A Avó e a Neve Russa, de João Reis


«Na cozinha, fico junto ao fogão enquanto a água aquece dentro da chaleira. Quero ficar aqui por uns minutos, sem ter de ver a cara da Babushka tornar-se vermelha e depois azul, ao tossir, sem que eu possa fazer nada.»

Este é o retrato do quotidiano de um menino de dez anos — protagonista e narrador desta história —, o neto mais novo de uma idosa russa, emigrante no Canadá, vítima dos ventos atómicos que inspirou aquando do acidente nuclear ocorrido em Chernobyl.

Porém — a palavra que este menino não se cansa de utilizar —, não conformado com a doença da avó, o nosso protagonista parte em busca de algo, algures no México, que possa curá-la, salvar a sua família, e evitar ser enviado para um orfanato e separado do seu irmão mais velho de dezoito anos, Andrei, que se refugia numa névoa de fumo ao som de música alta.

Partindo de uma premissa simples, ainda que o cenário apresentado ao leitor não deixe de ser dramático e complexo, o escritor João Reis consegue, através do ponto de vista de uma criança, tecer considerações filosóficas — «Sim, sou observador e capaz das minhas conclusões.» —, dando palco a diversas questões de injustiças sociais e políticas, mas sem esquecer a idade do protagonista.

Note-se o caso do chinês, que trabalha nas limpezas e à noite estuda francês num quartinho minúsculo e mal iluminado, ou o nigeriano (a propósito da idade) que vende rebuçados e, de acordo com as palavras do menino, é vítima de «xenofilia»; logo aqui percebemos, que apesar de possuir um vasto vocabulário, nem sempre conhece o verdadeiro significado e alcance das palavras que utiliza.

O capitalismo e o comunismo assumem presença assídua nas palavras desta criança: «Se se distribuir por todos, nunca se terá muito: o mundo é mesmo assim, capitalista, e eu concordo.

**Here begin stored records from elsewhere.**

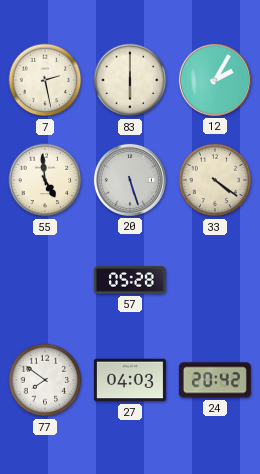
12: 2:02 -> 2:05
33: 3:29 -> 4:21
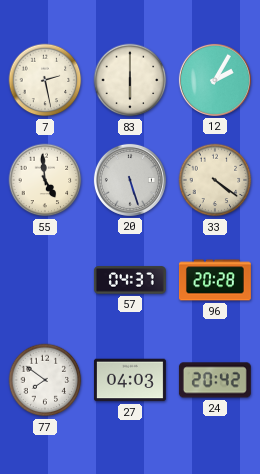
57: 05:28 -> 04:37
96: none -> 20:28
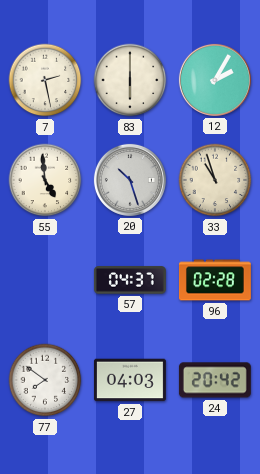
20: 5:27 -> 10:27
33: 4:21 -> 10:57
96: 20:28 -> 02:28
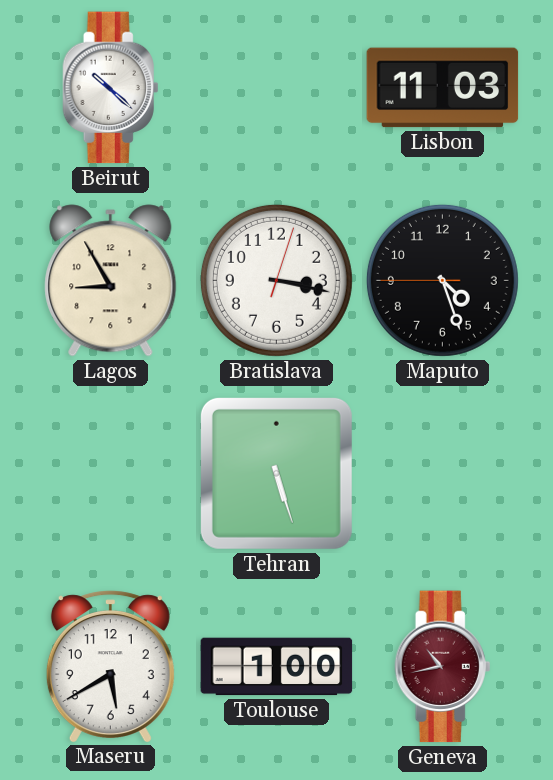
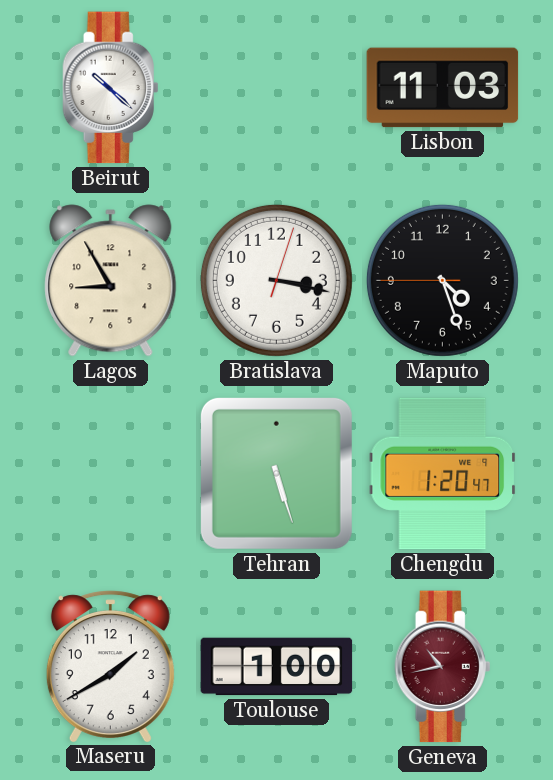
Chengdu: none -> 1:20
Maseru: 5:40 -> 1:40
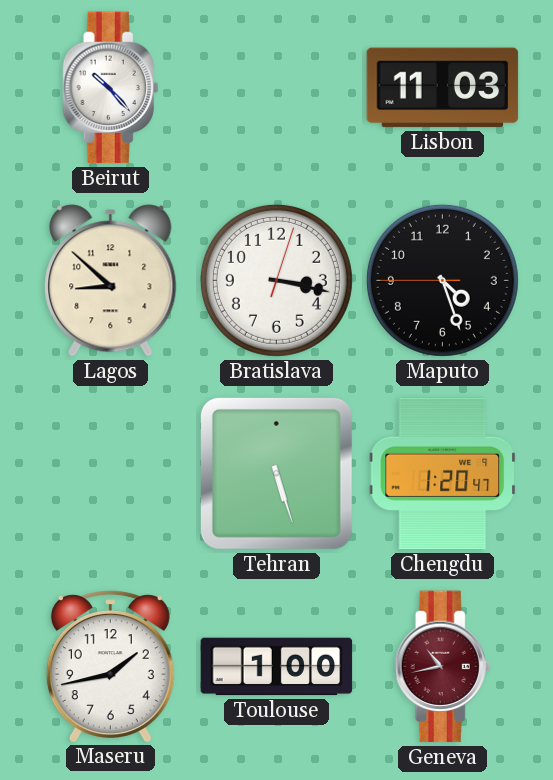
Beirut: 10:22 -> 10:23
Lagos: 8:55 -> 8:52
Maseru: 1:40 -> 1:43
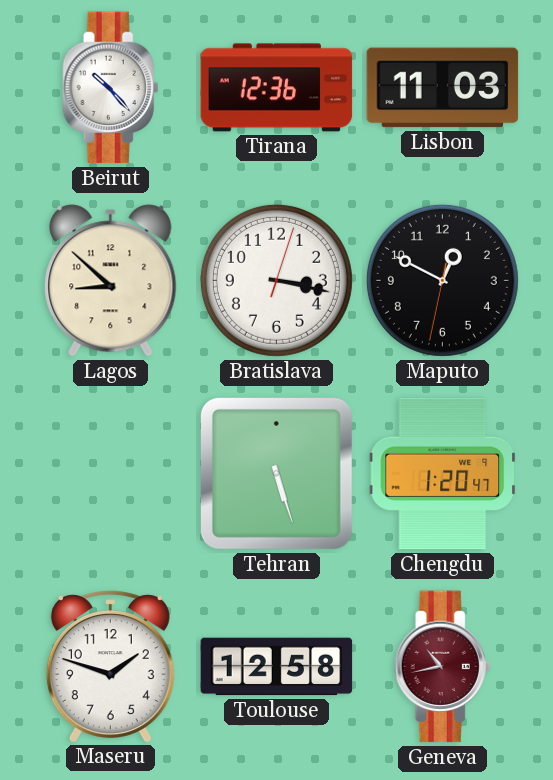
Tirana: none -> 12:36
Maputo: 4:26 -> 12:49
Maseru: 1:43 -> 1:48
Toulouse: 1:00 -> 12:58
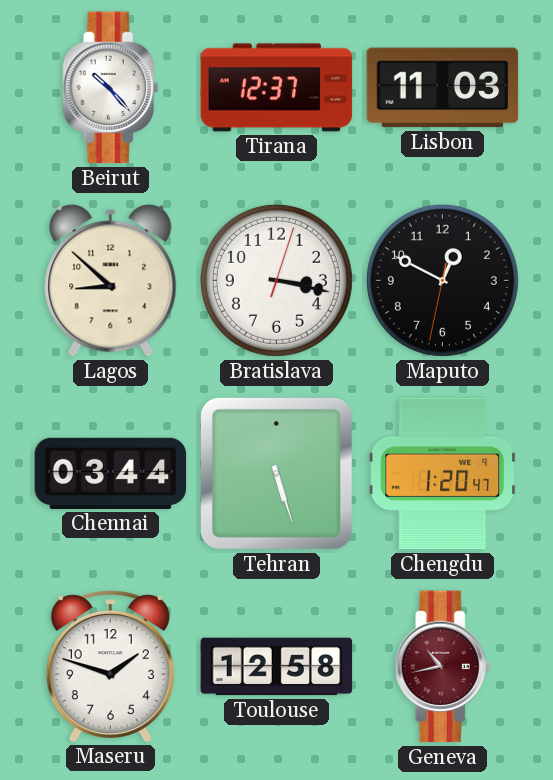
Tirana: 12:36 -> 12:37
Chennai: none -> 03:44
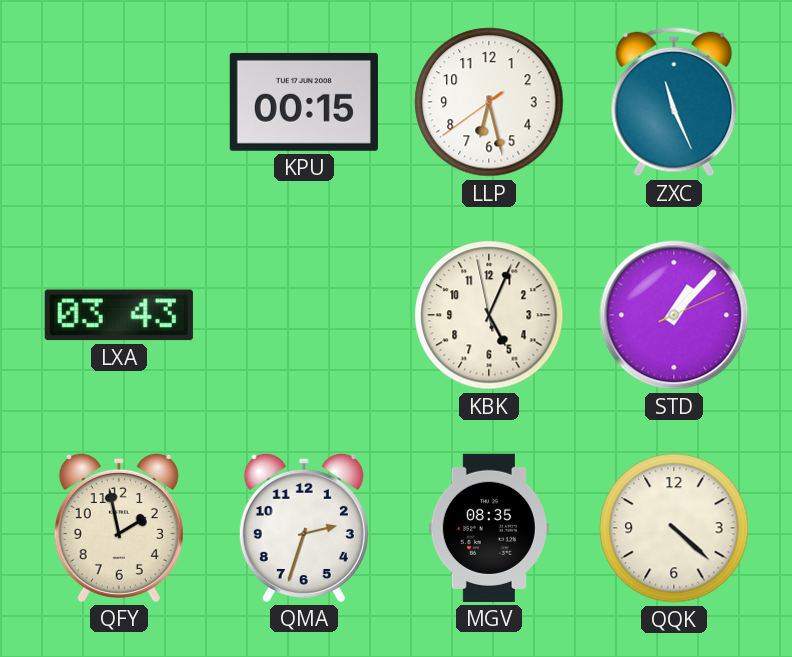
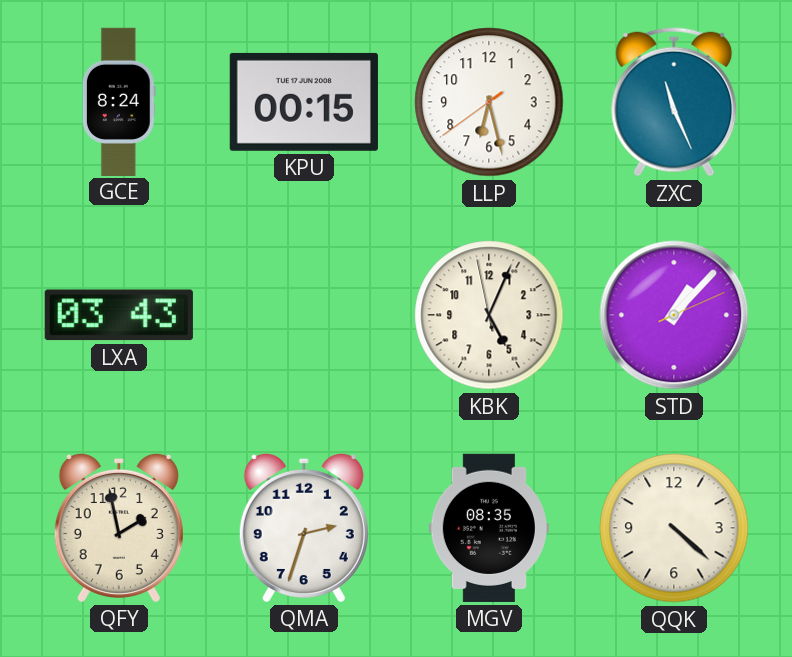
GCE: none -> 8:24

Nós não queremos cá nada com os comunistas: bem se sabe como cuidam dos cidadãos.»; «Ah, pois claro eu tenho ideias. E a minha é ser um capitalista e comprar todas as medicinas do mundo para salvar a Babushka.»

Uma escrita cuidada, com ironia e alguns laivos de humor à mistura, em que os dois pontos são o sinal de pontuação utilizado por excelência, conferindo vivacidade e riqueza ao texto.

Destacam-se, também, dois aspetos que considero curiosos: um pequeno conto introduzido num dos capítulos pela voz de um sem-abrigo de origem judaica e um denso monólogo (porque, na verdade, a personagem não esperava resposta por parte de quem a estava a ouvir) com uma visão crítica sobre o mundo editorial.

«Sinto-me triste por dentro, mas há que recordar que um homem não chora nem se deixa apanhar pelas emoções — um homem atua, faz coisas.» É através desta e de outras expressões, dispersas ao longo da narrativa, que nos apercebemos do quão corajoso e maduro é este menino de dez anos, que, ainda assim, nos gestos e na forma como comunica, não perde a essência do que é ser criança.

Com tantos nomes e personagens (relevantes, mas que não sofrem transformação ao longo do enredo) e somente um protagonista, houve um pormenor que saltou à vista: afinal, qual era mesmo o verdadeiro nome desta criança? Para quem já leu (e para aqueles que vão querer avançar com a leitura desta obra), fico a aguardar as vossas respostas.